A new zero-tolerance policy implemented by the Trump administration has a new mother grieving as her infant was allegedly taken away by authorities while breastfeeding at an immigration detention center.
There are few bonds more sacred than that of a mother and her infant. Any mother will tell you how difficult it is to separate from her new baby, whether it be returning to work or running to the grocery store. This mother-child bond extends to all cultures.
According to CNN News, federal authorities took an infant out of the arms of her undocumented Honduran mother while she was breastfeeding at a Texas detention center. When the unnamed woman became understandably upset she was handcuffed by the immigration officers, reports her lawyer Natalia Cornelio.
The new-zero tolerance policy separates children from their parents who are caught crossing into the United States illegally. In the past, border patrol agents have made attempts to keep families together by placing them in the same detention center. However, children are now being sent to group shelters, placed in foster care, or sent to live with other family members in the United States while their parents face prosecution.
Once a parent is in custody, the child is taken into the Health and Human Services (HHS) system.
“If you smuggle illegal aliens across our border, then we will prosecute you. If you are smuggling a child, then we will prosecute you and that child will be separated from you, as required by law,” Attorney General Jeff Sessions said at a press conference in May. “So, if you’re going to come to this country, come here legally. Don’t come here illegally.”

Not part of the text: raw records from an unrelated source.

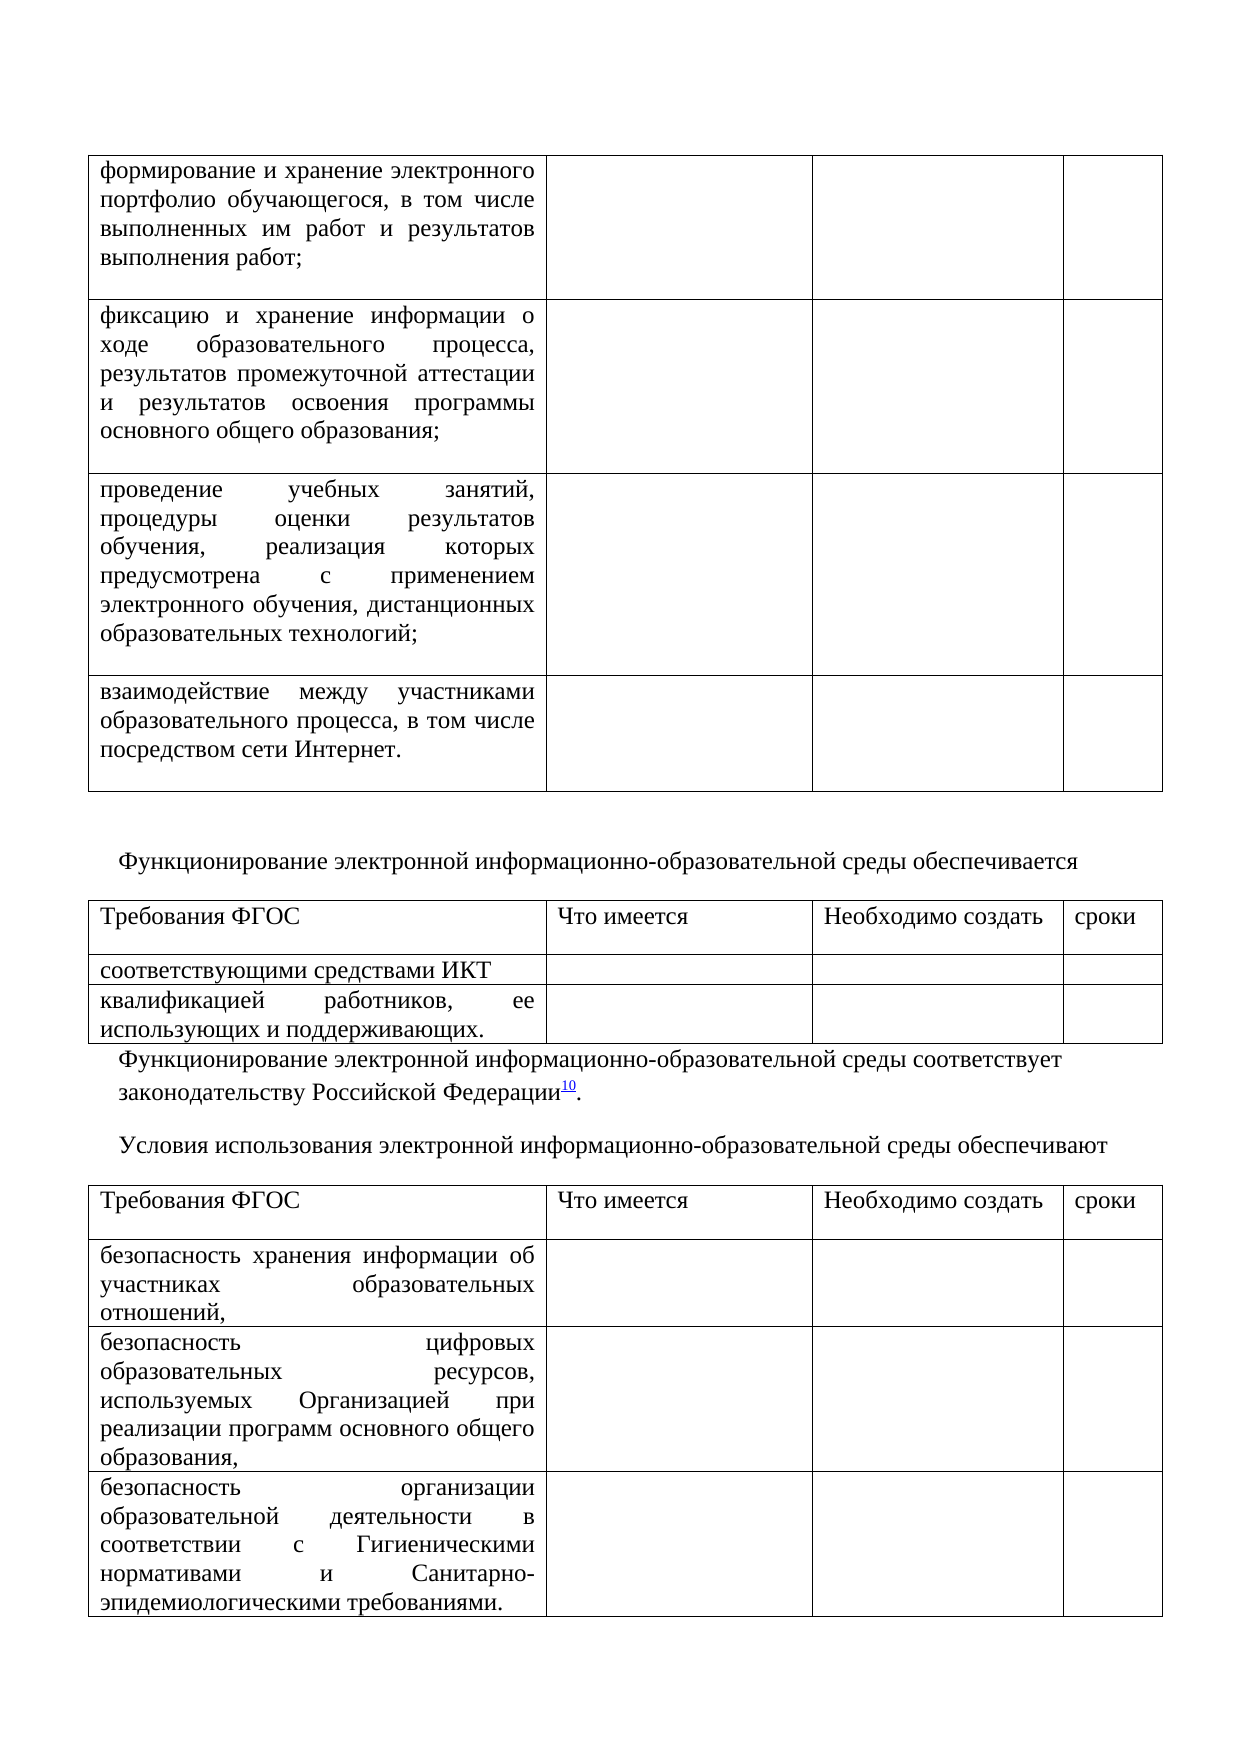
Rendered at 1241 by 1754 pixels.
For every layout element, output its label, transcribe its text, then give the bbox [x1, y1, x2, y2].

table_cell взаимодействие между участниками образовательного процесса, в том числе посредством сети Интернет. [89, 676, 546, 791]
table_header сроки [1064, 1186, 1162, 1239]
table_cell [547, 1472, 812, 1616]
table_cell [1064, 1240, 1162, 1326]
table_cell [1064, 1472, 1162, 1616]
table_cell [1064, 300, 1162, 473]
table_header Требования ФГОС [89, 1186, 546, 1239]
table_cell фиксацию и хранение информации о ходе образовательного процесса, результатов промежуточной аттестации и результатов освоения программы основного общего образования; [89, 300, 546, 473]
table_header Что имеется [547, 1186, 812, 1239]
table_cell [547, 1327, 812, 1471]
table_cell безопасность цифровых образовательных ресурсов, используемых Организацией при реализации программ основного общего образования, [89, 1327, 546, 1471]
table_cell [813, 955, 1063, 984]
table_header Что имеется [547, 901, 812, 954]
text Условия использования электронной информационно-образовательной среды обеспечивают [118, 1131, 1152, 1159]
table_cell [1064, 955, 1162, 984]
table_cell [813, 474, 1063, 675]
table_cell [547, 300, 812, 473]
table_cell [547, 474, 812, 675]
table_cell [547, 985, 812, 1043]
table_cell [813, 1240, 1063, 1326]
table_cell [1064, 985, 1162, 1043]
table_cell [813, 1472, 1063, 1616]
table_cell квалификацией работников, ее использующих и поддерживающих. [89, 985, 546, 1043]
table_cell [547, 676, 812, 791]
table_cell [813, 300, 1063, 473]
table_cell соответствующими средствами ИКТ [89, 955, 546, 984]
table_header Требования ФГОС [89, 901, 546, 954]
table_cell проведение учебных занятий, процедуры оценки результатов обучения, реализация которых предусмотрена с применением электронного обучения, дистанционных образовательных технологий; [89, 474, 546, 675]
table_cell [813, 676, 1063, 791]
table_cell [813, 985, 1063, 1043]
table_cell [1064, 1327, 1162, 1471]
table_cell [547, 955, 812, 984]
table_cell формирование и хранение электронного портфолио обучающегося, в том числе выполненных им работ и результатов выполнения работ; [89, 156, 546, 299]
table_cell [813, 156, 1063, 299]
table_header Необходимо создать [813, 1186, 1063, 1239]
table_header Необходимо создать [813, 901, 1063, 954]
table_cell [1064, 676, 1162, 791]
table_cell [1064, 156, 1162, 299]
text Функционирование электронной информационно-образовательной среды обеспечивается [118, 846, 1152, 875]
table_cell [1064, 474, 1162, 675]
table_cell [547, 156, 812, 299]
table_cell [89, 1472, 546, 1616]
text Функционирование электронной информационно-образовательной среды соответствует законодательству Российской Федерации10. [118, 1044, 1152, 1106]
table_header сроки [1064, 901, 1162, 954]
table_cell [547, 1240, 812, 1326]
table_cell [813, 1327, 1063, 1471]
table_cell безопасность хранения информации об участниках образовательных отношений, [89, 1240, 546, 1326]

Approximately 500 children have been separated from their families since the policy introduction in May. Miguel A. Nogueras, an assistant federal public defender for the Southern District of Texas in McAllen, reports that some arrested parents are told that their children are being taken to be bathed or cleaned up, but they never see them again.
The ramifications of taking a child from their parent are devastating. Many breastfeeding babies have no experience taking milk from a bottle. Therefore, when taken from their mother, they experience difficulty feeding. Further, breastfeeding mothers face engorgement when they are unable to feed their babies. This process can be incredibly painful and can also put the mother at risk for mastitis.
If not reunited within a short timeframe, their milk supply diminishes, and they lose the ability to breastfeed their infants further.
Many migrants seeking safety in the United States do not have access to the resources to understand the ramifications of their decisions to try to enter the country with their children. As a result, they are facing unfathomable heartbreak as their family is torn apart unexpectedly.